Fast string functions [Computer Architecture]

Prev: VLIW pre-history
Next: what is CCIR-565

From: Tim McCaffrey on 14 Aug 2007 20:00

In article <gs29p4-k7n.ln1(a)osl016lin.hda.hydro.com>,
terje.mathisen(a)hda.hydro.com says...
>
>Piotr Wyderski wrote:
>> Terje Mathisen wrote:
>>
>>> They don't need anything like 256 comparators though:
>>
>> How is that possible? The documentation explicitely says
>> that every SIMD vector A item is compared with every
>> SIMD vector B item and then the results are merged
>
>I _really_ don't think that's what it means!
>
>In fact, I'm 99% positive this instruction does NOT entail any form of
>barrel shift/full crossbar to actually compare all bytes against all
bytes.
>
>What it does is simply (!) 16+16+16 (a[x] == 0, a[x] == b[x], a[x] <
>b[x]) parallel byte compares, with the immediate mask determining how
>these intermediate results should be used/combined.

The Intel manual really does say something different.

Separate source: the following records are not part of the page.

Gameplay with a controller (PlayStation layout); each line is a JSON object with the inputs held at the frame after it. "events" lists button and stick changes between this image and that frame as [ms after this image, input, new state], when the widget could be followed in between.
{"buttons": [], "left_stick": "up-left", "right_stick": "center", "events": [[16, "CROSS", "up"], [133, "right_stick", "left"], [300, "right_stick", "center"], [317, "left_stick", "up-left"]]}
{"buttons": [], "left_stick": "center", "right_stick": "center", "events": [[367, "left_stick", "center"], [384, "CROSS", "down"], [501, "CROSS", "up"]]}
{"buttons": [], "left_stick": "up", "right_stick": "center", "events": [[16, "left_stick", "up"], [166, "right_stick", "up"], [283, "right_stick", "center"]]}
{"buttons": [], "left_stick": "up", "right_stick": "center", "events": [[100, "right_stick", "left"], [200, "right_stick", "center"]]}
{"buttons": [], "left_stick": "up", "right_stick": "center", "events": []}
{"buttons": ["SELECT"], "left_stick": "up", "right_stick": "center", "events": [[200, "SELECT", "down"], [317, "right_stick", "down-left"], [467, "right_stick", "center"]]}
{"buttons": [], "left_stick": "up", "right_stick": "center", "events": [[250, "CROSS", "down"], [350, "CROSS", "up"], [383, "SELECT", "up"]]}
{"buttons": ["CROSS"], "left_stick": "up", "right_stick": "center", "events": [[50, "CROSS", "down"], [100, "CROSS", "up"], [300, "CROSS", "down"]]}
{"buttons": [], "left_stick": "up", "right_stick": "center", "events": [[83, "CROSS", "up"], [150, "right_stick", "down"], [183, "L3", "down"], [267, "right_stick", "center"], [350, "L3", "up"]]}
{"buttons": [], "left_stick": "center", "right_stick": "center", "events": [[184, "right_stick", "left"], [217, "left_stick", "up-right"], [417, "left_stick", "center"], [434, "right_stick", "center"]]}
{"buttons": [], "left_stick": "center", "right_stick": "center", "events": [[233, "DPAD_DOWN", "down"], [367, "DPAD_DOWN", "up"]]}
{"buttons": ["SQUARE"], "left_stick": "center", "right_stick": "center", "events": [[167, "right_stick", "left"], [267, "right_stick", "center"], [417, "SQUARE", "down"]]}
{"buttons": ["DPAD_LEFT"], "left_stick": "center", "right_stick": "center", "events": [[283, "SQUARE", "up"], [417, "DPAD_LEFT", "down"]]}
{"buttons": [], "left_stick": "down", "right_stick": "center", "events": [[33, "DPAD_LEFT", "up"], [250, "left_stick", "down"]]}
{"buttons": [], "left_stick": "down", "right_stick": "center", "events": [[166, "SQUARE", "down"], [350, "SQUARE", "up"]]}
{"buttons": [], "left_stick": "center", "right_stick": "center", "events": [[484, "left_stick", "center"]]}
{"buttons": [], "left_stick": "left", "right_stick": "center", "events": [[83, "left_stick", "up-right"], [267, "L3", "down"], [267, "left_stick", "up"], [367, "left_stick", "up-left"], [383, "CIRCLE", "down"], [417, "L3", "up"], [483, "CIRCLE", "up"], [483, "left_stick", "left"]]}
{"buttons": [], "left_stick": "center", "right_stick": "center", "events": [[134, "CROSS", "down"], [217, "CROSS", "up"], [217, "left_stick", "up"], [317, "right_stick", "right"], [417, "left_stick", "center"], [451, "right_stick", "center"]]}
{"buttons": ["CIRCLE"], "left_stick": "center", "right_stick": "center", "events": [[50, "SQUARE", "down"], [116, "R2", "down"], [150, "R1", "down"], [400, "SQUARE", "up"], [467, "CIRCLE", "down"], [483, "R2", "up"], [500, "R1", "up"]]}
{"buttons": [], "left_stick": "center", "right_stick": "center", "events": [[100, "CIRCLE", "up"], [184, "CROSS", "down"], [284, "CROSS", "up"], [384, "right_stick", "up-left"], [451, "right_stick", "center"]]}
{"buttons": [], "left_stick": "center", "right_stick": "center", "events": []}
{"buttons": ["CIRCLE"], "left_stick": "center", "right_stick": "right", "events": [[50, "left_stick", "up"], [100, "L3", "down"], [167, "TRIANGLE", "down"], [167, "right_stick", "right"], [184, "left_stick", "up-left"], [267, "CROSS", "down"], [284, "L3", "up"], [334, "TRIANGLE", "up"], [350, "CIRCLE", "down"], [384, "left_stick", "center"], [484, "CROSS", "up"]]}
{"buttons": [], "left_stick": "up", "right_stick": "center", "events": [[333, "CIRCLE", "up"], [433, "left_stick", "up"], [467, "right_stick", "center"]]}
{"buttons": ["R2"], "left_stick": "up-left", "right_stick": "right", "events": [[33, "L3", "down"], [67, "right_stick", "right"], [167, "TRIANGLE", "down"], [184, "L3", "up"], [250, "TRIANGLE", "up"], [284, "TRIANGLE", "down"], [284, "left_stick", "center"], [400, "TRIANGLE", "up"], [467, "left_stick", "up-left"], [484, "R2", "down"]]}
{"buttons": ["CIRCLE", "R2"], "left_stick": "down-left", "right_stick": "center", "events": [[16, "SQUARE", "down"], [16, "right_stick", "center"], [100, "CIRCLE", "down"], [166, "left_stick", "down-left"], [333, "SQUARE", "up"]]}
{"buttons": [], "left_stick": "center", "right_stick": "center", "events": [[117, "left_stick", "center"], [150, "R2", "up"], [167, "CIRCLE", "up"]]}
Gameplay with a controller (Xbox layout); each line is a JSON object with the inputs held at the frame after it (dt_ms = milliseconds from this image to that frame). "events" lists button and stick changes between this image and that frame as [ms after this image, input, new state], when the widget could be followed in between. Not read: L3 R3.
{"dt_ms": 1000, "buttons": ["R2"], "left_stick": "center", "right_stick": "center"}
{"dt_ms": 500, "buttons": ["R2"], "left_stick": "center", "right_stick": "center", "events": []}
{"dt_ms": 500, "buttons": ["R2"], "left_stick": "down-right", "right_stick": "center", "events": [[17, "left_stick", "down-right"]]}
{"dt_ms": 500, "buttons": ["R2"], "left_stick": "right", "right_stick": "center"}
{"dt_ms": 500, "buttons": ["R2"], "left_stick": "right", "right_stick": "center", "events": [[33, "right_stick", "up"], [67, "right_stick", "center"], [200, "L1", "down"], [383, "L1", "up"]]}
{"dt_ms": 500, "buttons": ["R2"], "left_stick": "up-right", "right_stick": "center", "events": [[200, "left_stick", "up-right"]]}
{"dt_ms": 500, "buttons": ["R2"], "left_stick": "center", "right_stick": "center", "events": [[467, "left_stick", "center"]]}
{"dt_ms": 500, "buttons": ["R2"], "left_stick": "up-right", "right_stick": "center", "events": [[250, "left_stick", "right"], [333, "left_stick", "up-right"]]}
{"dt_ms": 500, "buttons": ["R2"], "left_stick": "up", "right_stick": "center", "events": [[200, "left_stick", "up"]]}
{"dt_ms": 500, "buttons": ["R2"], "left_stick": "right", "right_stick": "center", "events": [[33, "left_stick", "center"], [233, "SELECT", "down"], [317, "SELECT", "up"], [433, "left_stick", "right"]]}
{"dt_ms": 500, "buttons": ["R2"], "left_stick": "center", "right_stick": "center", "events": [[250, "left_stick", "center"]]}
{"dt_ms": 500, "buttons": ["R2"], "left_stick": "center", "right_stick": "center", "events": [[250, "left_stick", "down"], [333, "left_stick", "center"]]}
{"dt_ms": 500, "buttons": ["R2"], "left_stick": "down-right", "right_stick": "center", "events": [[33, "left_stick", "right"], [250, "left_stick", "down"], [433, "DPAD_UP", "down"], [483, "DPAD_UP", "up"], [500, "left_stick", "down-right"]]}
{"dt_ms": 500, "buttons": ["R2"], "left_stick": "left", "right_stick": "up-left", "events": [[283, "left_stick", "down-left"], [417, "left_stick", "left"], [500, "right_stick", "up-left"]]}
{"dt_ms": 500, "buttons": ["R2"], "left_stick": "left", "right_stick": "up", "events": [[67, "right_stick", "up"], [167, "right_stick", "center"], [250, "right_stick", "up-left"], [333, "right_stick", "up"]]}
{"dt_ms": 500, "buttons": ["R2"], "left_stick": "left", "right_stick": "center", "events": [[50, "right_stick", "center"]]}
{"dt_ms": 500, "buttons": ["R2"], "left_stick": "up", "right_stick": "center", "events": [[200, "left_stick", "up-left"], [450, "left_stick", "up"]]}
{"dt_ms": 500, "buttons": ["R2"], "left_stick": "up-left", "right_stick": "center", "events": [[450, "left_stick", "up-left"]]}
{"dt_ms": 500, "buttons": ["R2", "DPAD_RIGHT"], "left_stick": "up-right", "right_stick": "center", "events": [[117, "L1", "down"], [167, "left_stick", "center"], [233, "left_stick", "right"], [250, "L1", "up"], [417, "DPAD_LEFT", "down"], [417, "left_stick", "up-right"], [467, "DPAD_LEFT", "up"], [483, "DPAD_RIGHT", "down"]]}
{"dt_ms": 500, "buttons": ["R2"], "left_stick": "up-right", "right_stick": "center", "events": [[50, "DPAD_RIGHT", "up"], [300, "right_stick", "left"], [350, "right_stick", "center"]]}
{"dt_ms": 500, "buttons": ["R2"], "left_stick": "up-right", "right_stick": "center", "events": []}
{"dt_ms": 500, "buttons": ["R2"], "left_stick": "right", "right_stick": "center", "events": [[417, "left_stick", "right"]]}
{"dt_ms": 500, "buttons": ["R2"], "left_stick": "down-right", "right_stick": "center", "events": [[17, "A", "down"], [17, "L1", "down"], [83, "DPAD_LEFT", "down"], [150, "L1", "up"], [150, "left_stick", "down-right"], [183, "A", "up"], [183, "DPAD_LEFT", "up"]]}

http://softwarecommunity.intel.com/UserFiles/en-us/File/Intel%20SSE4%20Pro
gramming%20Reference-v1.002.pdf

(sorry about the wrap).

>
>First the W bit enabled merging of pairs of initial results, trivial
>except for the (< less than) which has to combine the byte == and <
tests:
>
> xw[n] < xw[n] = (xb[2n+1] < yb[2n+1]) ||
> ((xb[2n+1] == yb[2n+1]) && (xb[2n] < yb[2n]));
>
>> accordingly. Since there are up to 16 entries in a vector,
>> it means that 256 byte-wide comparisons must be performed.
>> Complete unrolling in space requires 256 byte-wide comparators
>> (or 16 128-bit-wide, if you prefer), which is a considerable
>> piece of silicon. Complete unrolling in time requires just
>> one 128-bit comparator and 16 passes, which is SLOW.
>
>Forget about that, it simply cannot be the case.
>>
>>> What it does look like is an opcode that can only ever be used as part
>>> of library code, or in the form of specific canned operations that are
>>> output from a compiler.
>>
>> But if an instruction is slow, then it is useless (provided that
>> there is a faster replacement). I am pretty sure that a carefully
>> tuned variant of pcmpeqb + ptest will give you much faster
>> strlen()/strcmp()/memcmp() than pcmpestri. Another DAS/AAM?
>> No, thanks... :-)
>
>Assuming it works as I (now) expect, it should have latency comparable
>with a 64-bit SUB or CMP, i.e. 1 or 2 cycles.
>

One way to implement the "equal any" mode would be using 256 byte compares
(the other way would be to implement the loop from the pseudo code).
However, you could also build a 256 bit wide lookup (1 bit wide) from one
xmm register, and index into it with each byte of the other xmm register.
Interesting instruction, I bet the range mode could also help with
audio/video compression. Also note that these instructions do not have an
alignment restriction.

- Tim

From: Terje Mathisen on 15 Aug 2007 06:27

John Mashey wrote:
> On Aug 14, 9:46 am, Terje Mathisen <terje.mathi...(a)hda.hydro.com>
> wrote:
>> Piotr Wyderski wrote:
>>> Terje Mathisen wrote:
>>>> They don't need anything like 256 comparators though:
>
> BUT, the very FIRST thing to do is to profile a wide range of
> programs, see how much time is consumed by str* functions, and decide
> whether this is even worth arguing about [it might, or might not be;
> the last time I did this was along ago, but at the time, bcopy/memcpy
> was the only high-runner.]

This is of course the reason only REP MOVS has been targeted until now.
>
> The second thing, for code one owns, is to take a look and make sure
> there aren't silly things like for (i = 0; i <= strlen(s); i++)
> {stuff}, since many compilers won't move the strlen(s) out of the
> loop.

A bad programmer can write bad code in any language, the loop above
doesn't even come close. What about re-initializing an entire 3D
workspace, with all objects/lists/surfaces etc between every frame?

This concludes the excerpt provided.